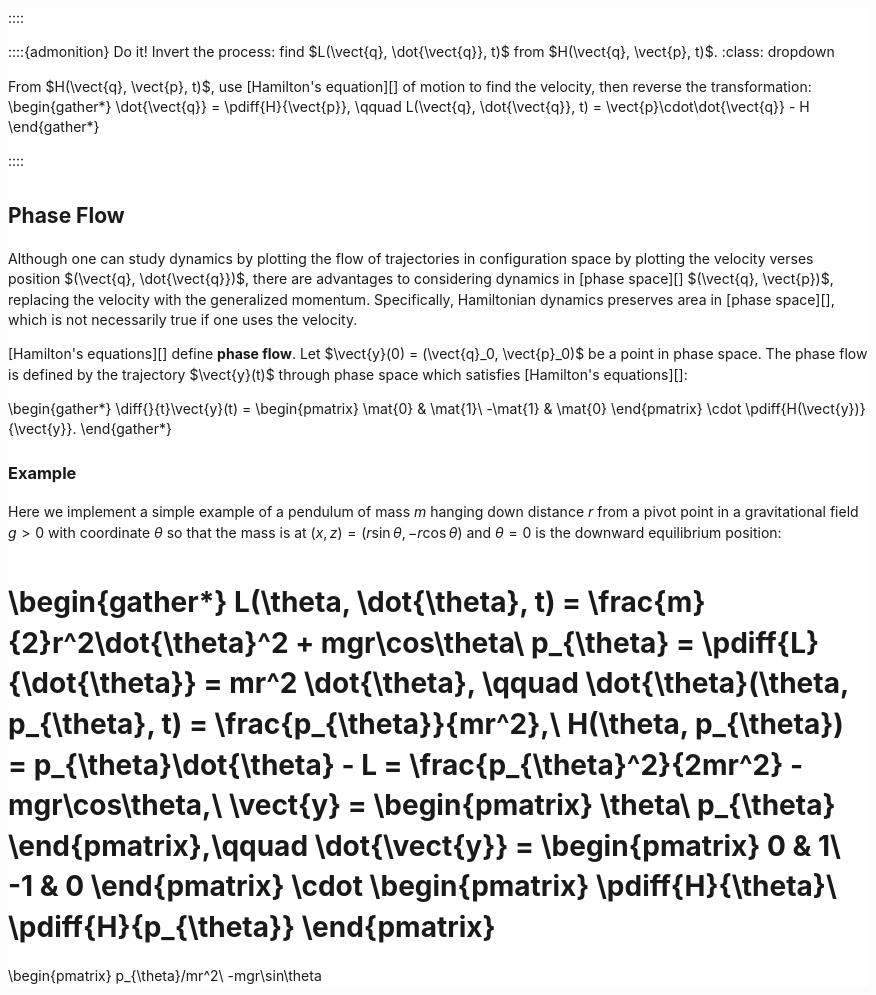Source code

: ::::

::::{admonition} Do it! Invert the process: find $L(\vect{q}, \dot{\vect{q}}, t)$ from $H(\vect{q}, \vect{p}, t)$.
:class: dropdown

From $H(\vect{q}, \vect{p}, t)$, use [Hamilton's equation][] of motion to find the velocity,
then reverse the transformation:
\begin{gather*}
  \dot{\vect{q}} = \pdiff{H}{\vect{p}}, \qquad
  L(\vect{q}, \dot{\vect{q}}, t) = 
  \vect{p}\cdot\dot{\vect{q}} - H
\end{gather*}

::::

## Phase Flow

Although one can study dynamics by plotting the flow of trajectories in configuration
space by plotting the velocity verses position $(\vect{q}, \dot{\vect{q}})$, there are
advantages to considering dynamics in [phase space][] $(\vect{q}, \vect{p})$, replacing
the velocity with the generalized momentum.  Specifically, Hamiltonian dynamics
preserves area in [phase space][], which is not necessarily true if one uses the velocity.

[Hamilton's equations][] define **phase flow**.  Let $\vect{y}(0) = (\vect{q}_0, \vect{p}_0)$ be a
point in phase space.  The phase flow is defined by the trajectory $\vect{y}(t)$ through
phase space which satisfies [Hamilton's equations][]:

\begin{gather*}
  \diff{}{t}\vect{y}(t) = \begin{pmatrix}
    \mat{0} & \mat{1}\\
    -\mat{1} & \mat{0}
  \end{pmatrix}
  \cdot
  \pdiff{H(\vect{y})}{\vect{y}}.
\end{gather*}

### Example
Here we implement a simple example of a pendulum of mass $m$ hanging down distance $r$
from a pivot point in a gravitational field $g>0$ with coordinate $\theta$ so that the
mass is at $(x, z) = (r\sin\theta, -r\cos\theta)$ and $\theta=0$ is the downward
equilibrium position: 

\begin{gather*}
  L(\theta, \dot{\theta}, t) = \frac{m}{2}r^2\dot{\theta}^2 + mgr\cos\theta\\
  p_{\theta} = \pdiff{L}{\dot{\theta}} = mr^2 \dot{\theta}, \qquad
  \dot{\theta}(\theta, p_{\theta}, t) = \frac{p_{\theta}}{mr^2},\\
  H(\theta, p_{\theta}) = p_{\theta}\dot{\theta} - L = \frac{p_{\theta}^2}{2mr^2} - mgr\cos\theta,\\
  \vect{y} = \begin{pmatrix}
    \theta\\
    p_{\theta}
  \end{pmatrix},\qquad
  \dot{\vect{y}} = 
  \begin{pmatrix}
    0 & 1\\
    -1 & 0
  \end{pmatrix}
  \cdot
  \begin{pmatrix}
    \pdiff{H}{\theta}\\
    \pdiff{H}{p_{\theta}}
  \end{pmatrix}
  =
  \begin{pmatrix}
    p_{\theta}/mr^2\\
    -mgr\sin\theta

[Rindler Coordinates]: <https://en.wikipedia.org/wiki/Rindler_coordinates>
[relativistic Lagrangian]: <https://en.wikipedia.org/wiki/Relativistic_Lagrangian_mechanics>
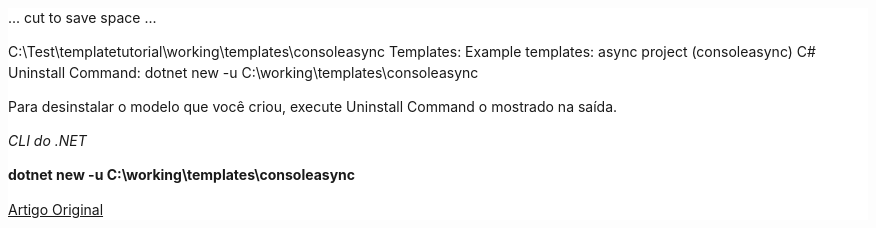 ... cut to save space ...

  C:\Test\templatetutorial\working\templates\consoleasync
    Templates:
      Example templates: async project (consoleasync) C#
    Uninstall Command:
      dotnet new -u C:\working\templates\consoleasync

Para desinstalar o modelo que você criou, execute Uninstall Command o mostrado na saída.

*CLI do .NET*

**dotnet new -u C:\working\templates\consoleasync**

[Artigo Original](https://docs.microsoft.com/pt-br/dotnet/core/tutorials/cli-templates-create-project-template)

•••••

** YOUR INSTRUCTIONS **
Please rewrite everything from the line containing "t)$, use [Hamilton's" down to the line containing "preserves area in", changing each "velocity" to "speed" and leaving the rest untouched.

** SOLUTION **
From $H(\vect{q}, \vect{p}, t)$, use [Hamilton's equation][] of motion to find the speed,
then reverse the transformation:
\begin{gather*}
  \dot{\vect{q}} = \pdiff{H}{\vect{p}}, \qquad
  L(\vect{q}, \dot{\vect{q}}, t) = 
  \vect{p}\cdot\dot{\vect{q}} - H
\end{gather*}

::::

## Phase Flow

Although one can study dynamics by plotting the flow of trajectories in configuration
space by plotting the speed verses position $(\vect{q}, \dot{\vect{q}})$, there are
advantages to considering dynamics in [phase space][] $(\vect{q}, \vect{p})$, replacing
the speed with the generalized momentum.  Specifically, Hamiltonian dynamics
preserves area in [phase space][], which is not necessarily true if one uses the speed.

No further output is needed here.